- The problem -
Retype each of the following lines without changing anything.

+++ Excerpted data

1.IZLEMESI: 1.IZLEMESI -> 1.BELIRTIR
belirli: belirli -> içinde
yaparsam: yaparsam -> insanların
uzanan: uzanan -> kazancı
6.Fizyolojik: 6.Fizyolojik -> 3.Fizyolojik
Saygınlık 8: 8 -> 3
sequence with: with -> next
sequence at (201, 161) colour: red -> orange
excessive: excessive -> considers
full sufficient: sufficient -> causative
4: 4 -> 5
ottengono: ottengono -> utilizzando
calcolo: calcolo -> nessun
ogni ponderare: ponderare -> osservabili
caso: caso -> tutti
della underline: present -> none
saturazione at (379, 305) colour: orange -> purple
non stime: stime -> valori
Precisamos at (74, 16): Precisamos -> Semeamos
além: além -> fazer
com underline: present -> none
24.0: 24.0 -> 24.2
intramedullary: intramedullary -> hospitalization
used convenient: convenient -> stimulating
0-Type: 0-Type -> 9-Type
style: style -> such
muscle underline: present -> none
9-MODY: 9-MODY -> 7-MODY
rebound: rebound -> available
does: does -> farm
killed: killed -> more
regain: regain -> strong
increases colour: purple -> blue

++++++

- Solved exercise -
1.IZLEMESI: 1.IZLEMESI -> 1.BELIRTIR
belirli: belirli -> içinde
yaparsam: yaparsam -> insanların
uzanan: uzanan -> kazancı
6.Fizyolojik: 6.Fizyolojik -> 3.Fizyolojik
Saygınlık 8: 8 -> 3
sequence with: with -> next
sequence at (201, 161) colour: red -> orange
excessive: excessive -> considers
full sufficient: sufficient -> causative
4: 4 -> 5
ottengono: ottengono -> utilizzando
calcolo: calcolo -> nessun
ogni ponderare: ponderare -> osservabili
caso: caso -> tutti
della underline: present -> none
saturazione at (379, 305) colour: orange -> purple
non stime: stime -> valori
Precisamos at (74, 16): Precisamos -> Semeamos
além: além -> fazer
com underline: present -> none
24.0: 24.0 -> 24.2
intramedullary: intramedullary -> hospitalization
used convenient: convenient -> stimulating
0-Type: 0-Type -> 9-Type
style: style -> such
muscle underline: present -> none
9-MODY: 9-MODY -> 7-MODY
rebound: rebound -> available
does: does -> farm
killed: killed -> more
regain: regain -> strong
increases colour: purple -> blue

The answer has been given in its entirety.